● **KETERANGAN LATIHAN**
Tolong jelaskan, berdasarkan teks bacaan tentang bantuan PGE di Kecamatan Nibong, mengapa pernyataan PGE dinilai menyisakan keganjilan.

● **TEKS BACAAN**
Aceh Utara — Ironi menyelimuti distribusi bantuan pascabencana di Kecamatan Nibong. PT Pertamina Geothermal Energy (PGE), yang sebelumnya mendapat sorotan usai bantuannya dilempar balik warga, akhirnya buka suara melalui Agus Salim, Acting Relation Manager PGE. Namun alih-alih refleksi dan perbaikan, yang disampaikan justru narasi normatif: komitmen pengembangan masyarakat dan kepedulian terhadap bencana, Selasa (15 Juli 2025).
Dalam pernyataan resminya, PGE mengklaim telah menyalurkan bantuan tanggap darurat kepada korban angin kencang di Kecamatan Nibong. Paket bantuan tersebut disebut terdiri dari 30 sak beras, 15 kilogram minyak goreng, 15 kotak air mineral, 20 kotak mie instan, dan 15 papan telur ayam. Bantuan diserahkan melalui Kantor Camat dan diterima langsung oleh Camat setempat disaksikan Muspika dan forum geuchik.
Baca juga: http://www.radaraceh.id/2025/07/bantuan-malu-maluin-warga-nibong-lempar.html
Namun publik bertanya: jika bantuan sudah diterima secara resmi dan sesuai prosedur, mengapa kemudian terjadi penolakan hingga aksi simbolik melempar balik bantuan? Di sinilah letak keganjilan yang tak dijawab tuntas oleh PGE. Tidak ada klarifikasi soal dugaan warga kecewa atas bentuk, jumlah, atau mekanisme penyaluran yang dianggap tidak berpihak.

● **CUPLIKAN DATA**
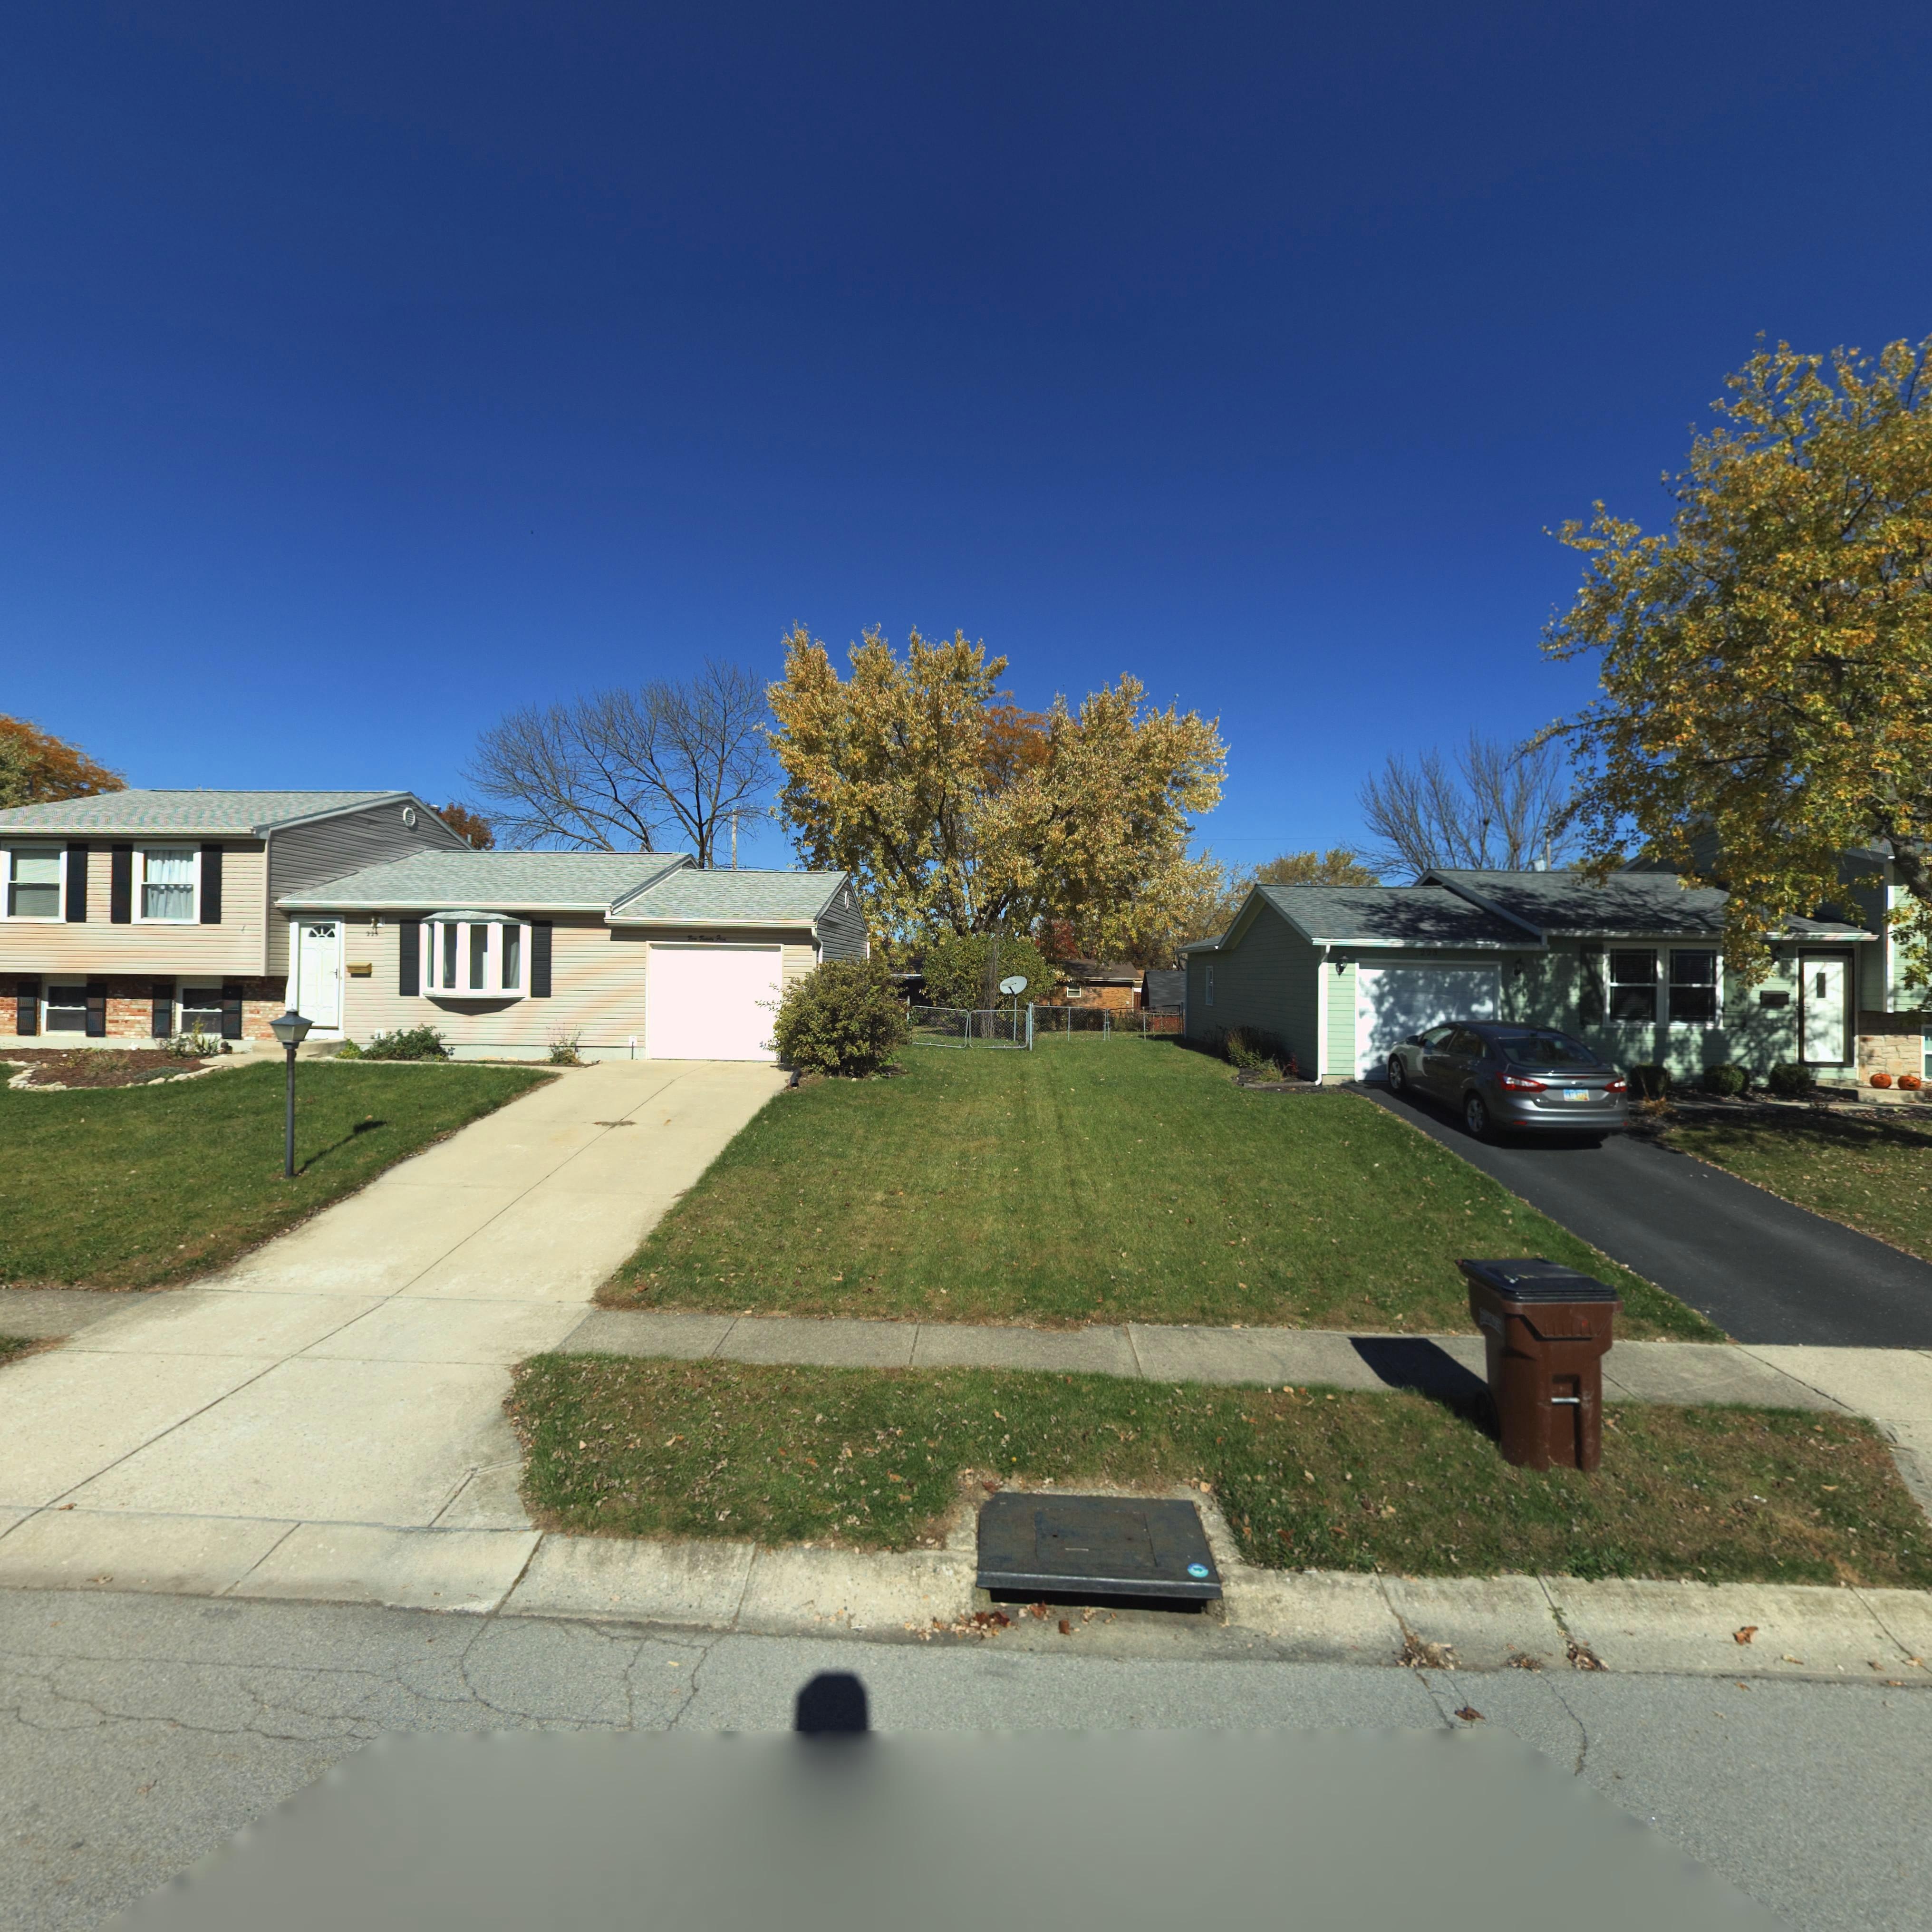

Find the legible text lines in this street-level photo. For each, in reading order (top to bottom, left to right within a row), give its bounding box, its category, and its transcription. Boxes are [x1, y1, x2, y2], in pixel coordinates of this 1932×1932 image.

[366, 931, 378, 937] StreetNumber: 22*
[687, 934, 727, 942] StreetNumber: Two Twenty Five
[1419, 948, 1438, 956] StreetNumber: 223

● **HASIL TUGAS**
PGE menyatakan bantuan sudah diserahkan secara resmi melalui Kantor Camat dan diterima langsung oleh Camat, disaksikan Muspika dan forum geuchik. Namun warga kemudian menolak dan melempar balik bantuan itu. PGE tidak menjawab tuntas mengapa hal itu terjadi. PGE juga tidak memberi klarifikasi soal dugaan kekecewaan warga atas bentuk, jumlah, atau mekanisme penyaluran yang dianggap tidak berpihak.